IRS Restructuring, Reform Act
Includes Some Tax Provisions
By Jose G. Peña
Extension Economist
Since more than half of the year is behind us and even
though agricultural income in Texas will be sparse this
year due to the drouth and losses to excessive rain in
August, it becomes important to start to review income
tax needs as early as possible to be able to take
advantage of any new provisions.
The Internal Revenue Service Restructuring and Reform
Act of 1998 was passed into law in July 1998. Although
this law addresses an internal reorganization of the
Internal Revenues Service, the primary purpose of this
complex new law was to provide many needed technical
corrections to the Taxpayer Relief Act of 1997. The new
law contains only a few new beneficial provisions.
Most notable, this new bill makes important changes to
the concept of tax accountability, such as shifting the
burden of proof to the IRS, extending attorney-client
privilege to accountants and enrolled agents,
facilitating more liberal compromise procedures, and
introducing interest, penalty and innocent spouse relief.
Thus, the many provisions in this law may focus more on
practitioners and their need to understand the new rules
laid out to deal with the IRS, which will be different
than in the past.
In terms of new benefits, probably the biggest change
in this new law is that the capital gains holding period
was reduced to 12 months, down from 18 months.
Capital Gains
If property was held for 18 months or more, the
TaxPayer Relief Act of 1997 lowered capital gains tax
rates for individuals from 28 percent to 20 percent (10
percent rate for taxpayers in the 15 percent marginal
rate); provided a 25 percent maximum tax rate for the
long-term capital gain tax attributable to real estate
depreciation; allowed a tax free "roll-over" of
the gain from the sale of qualified small business stock
held more than six months by an individual to other
qualified small business stockholders; and beginning in
2001, a capital gains tax rate of 18 percent (eight
percent for taxpayers in the 15 percent marginal rate)

*Material provided:*

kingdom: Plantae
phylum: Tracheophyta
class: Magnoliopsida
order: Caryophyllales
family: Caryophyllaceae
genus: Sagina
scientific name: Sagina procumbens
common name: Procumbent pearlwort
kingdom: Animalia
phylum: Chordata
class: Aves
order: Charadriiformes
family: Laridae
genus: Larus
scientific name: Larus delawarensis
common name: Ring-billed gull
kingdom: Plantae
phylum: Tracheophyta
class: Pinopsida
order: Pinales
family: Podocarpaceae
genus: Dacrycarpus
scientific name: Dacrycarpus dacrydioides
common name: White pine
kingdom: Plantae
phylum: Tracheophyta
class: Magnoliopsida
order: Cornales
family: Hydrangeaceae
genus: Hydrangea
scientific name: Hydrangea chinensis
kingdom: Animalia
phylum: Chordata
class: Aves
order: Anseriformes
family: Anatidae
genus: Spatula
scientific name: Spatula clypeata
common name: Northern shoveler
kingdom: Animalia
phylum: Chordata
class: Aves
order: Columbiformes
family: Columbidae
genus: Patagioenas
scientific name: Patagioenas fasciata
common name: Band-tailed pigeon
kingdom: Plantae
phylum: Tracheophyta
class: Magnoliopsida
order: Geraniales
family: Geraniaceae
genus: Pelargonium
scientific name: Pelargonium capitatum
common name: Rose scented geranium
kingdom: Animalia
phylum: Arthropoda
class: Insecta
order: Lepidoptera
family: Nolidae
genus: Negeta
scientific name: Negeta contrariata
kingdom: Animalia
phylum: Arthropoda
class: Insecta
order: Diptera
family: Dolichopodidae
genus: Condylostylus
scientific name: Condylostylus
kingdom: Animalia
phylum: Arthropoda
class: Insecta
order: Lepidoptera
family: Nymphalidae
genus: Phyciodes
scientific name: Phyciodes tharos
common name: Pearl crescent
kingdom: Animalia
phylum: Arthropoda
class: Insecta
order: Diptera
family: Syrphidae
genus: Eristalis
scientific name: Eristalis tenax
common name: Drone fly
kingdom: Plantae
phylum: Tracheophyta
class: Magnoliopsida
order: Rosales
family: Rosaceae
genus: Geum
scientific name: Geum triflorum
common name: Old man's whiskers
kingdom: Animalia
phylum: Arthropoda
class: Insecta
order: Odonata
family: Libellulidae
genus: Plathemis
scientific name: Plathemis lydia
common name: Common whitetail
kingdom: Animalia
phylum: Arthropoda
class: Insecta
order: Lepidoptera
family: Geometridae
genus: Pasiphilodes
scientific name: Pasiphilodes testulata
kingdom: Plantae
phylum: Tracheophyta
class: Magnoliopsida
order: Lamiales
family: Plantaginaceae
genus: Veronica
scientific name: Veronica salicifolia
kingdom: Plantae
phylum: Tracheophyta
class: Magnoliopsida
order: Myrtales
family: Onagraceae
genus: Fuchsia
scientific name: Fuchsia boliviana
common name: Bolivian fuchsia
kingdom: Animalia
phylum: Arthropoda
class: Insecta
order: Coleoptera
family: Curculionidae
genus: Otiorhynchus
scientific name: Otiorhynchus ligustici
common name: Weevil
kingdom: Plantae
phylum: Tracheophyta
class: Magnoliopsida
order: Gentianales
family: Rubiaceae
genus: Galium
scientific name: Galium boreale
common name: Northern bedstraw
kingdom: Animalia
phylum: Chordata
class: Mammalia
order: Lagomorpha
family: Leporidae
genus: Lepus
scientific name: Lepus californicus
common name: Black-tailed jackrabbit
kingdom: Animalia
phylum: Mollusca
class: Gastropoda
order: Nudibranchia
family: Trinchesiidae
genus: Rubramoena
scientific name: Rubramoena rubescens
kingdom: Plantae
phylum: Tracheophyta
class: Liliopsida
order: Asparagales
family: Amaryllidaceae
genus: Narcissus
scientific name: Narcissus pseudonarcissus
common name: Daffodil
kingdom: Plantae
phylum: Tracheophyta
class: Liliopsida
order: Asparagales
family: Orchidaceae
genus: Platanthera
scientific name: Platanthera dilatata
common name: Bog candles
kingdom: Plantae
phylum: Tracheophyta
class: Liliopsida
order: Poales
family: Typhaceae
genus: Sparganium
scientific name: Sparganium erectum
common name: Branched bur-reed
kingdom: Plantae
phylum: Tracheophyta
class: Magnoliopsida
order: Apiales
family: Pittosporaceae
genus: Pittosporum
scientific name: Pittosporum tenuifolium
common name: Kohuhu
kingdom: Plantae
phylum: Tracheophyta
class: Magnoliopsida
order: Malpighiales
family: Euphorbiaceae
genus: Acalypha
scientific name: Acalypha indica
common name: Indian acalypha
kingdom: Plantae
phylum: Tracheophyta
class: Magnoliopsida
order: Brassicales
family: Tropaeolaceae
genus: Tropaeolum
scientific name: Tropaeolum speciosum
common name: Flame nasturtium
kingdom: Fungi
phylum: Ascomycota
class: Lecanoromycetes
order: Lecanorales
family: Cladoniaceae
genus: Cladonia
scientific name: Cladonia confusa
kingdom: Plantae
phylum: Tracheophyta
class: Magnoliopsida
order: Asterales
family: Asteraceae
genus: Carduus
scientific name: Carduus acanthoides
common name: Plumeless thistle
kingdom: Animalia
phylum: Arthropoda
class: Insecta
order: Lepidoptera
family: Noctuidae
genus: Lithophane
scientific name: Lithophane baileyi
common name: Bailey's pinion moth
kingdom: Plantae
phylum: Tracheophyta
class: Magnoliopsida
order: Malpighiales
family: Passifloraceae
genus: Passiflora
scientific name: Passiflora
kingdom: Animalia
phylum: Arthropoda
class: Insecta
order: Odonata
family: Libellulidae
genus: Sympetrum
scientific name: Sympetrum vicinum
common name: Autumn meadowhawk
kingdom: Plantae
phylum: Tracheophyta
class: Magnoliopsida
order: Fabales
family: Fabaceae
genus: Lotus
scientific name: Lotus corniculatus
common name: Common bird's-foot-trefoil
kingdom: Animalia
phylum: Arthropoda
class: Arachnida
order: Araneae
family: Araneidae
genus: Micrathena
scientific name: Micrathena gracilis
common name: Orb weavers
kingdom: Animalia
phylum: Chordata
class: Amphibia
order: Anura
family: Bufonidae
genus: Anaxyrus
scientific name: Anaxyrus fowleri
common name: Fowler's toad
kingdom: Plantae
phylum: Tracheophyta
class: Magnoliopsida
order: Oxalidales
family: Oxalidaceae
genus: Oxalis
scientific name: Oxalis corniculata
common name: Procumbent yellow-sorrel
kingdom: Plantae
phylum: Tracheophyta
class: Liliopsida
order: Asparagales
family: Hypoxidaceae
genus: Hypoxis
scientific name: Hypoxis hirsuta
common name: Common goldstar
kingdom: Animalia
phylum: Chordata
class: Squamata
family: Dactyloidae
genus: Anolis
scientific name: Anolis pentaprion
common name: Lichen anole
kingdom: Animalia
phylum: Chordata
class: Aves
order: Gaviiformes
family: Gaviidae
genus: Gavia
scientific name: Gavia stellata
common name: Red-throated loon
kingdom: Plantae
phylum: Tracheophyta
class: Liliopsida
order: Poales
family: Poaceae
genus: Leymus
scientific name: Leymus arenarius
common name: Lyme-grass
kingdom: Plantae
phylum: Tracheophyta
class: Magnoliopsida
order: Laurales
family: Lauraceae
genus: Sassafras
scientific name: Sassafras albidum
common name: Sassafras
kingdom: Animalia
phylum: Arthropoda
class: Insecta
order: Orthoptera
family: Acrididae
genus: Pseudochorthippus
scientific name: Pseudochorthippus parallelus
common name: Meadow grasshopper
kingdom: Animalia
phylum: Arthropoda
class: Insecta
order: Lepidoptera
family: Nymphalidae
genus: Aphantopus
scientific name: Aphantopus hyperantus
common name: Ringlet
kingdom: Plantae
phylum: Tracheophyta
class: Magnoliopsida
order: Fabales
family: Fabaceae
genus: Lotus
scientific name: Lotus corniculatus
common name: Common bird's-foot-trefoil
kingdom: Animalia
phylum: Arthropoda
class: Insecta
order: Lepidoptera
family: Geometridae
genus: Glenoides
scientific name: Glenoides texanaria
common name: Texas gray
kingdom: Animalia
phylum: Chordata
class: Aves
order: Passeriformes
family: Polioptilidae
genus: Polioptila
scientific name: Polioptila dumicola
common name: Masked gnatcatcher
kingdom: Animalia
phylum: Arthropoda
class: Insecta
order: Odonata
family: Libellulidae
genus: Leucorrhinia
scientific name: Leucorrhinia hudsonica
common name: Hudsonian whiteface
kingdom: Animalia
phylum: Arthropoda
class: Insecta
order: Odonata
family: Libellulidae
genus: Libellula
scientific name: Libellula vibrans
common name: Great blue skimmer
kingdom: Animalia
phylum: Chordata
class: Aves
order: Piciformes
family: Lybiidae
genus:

*Challenge 1:*
Decide whether each statement agrees with the tax article, answering yes or no and quoting the deciding words: (a) The act was passed into law in July 1998. (b) The capital gains holding period was cut from 18 months to six months. (c) The new law shifts the burden of proof to the taxpayer.
*Challenge 2:*
Repeat word for word the part of the tax article that begins at the words "Thus, the many" and stops after "in the past.".
The records are separate material, apart from the tax article.

*Written response 1:*
(a) Yes: "was passed into law in July 1998"
(b) No: "was reduced to 12 months, down from 18 months"
(c) No: "shifting the burden of proof to the IRS"

*Written response 2:*
Thus, the many provisions in this law may focus more on
practitioners and their need to understand the new rules
laid out to deal with the IRS, which will be different
than in the past.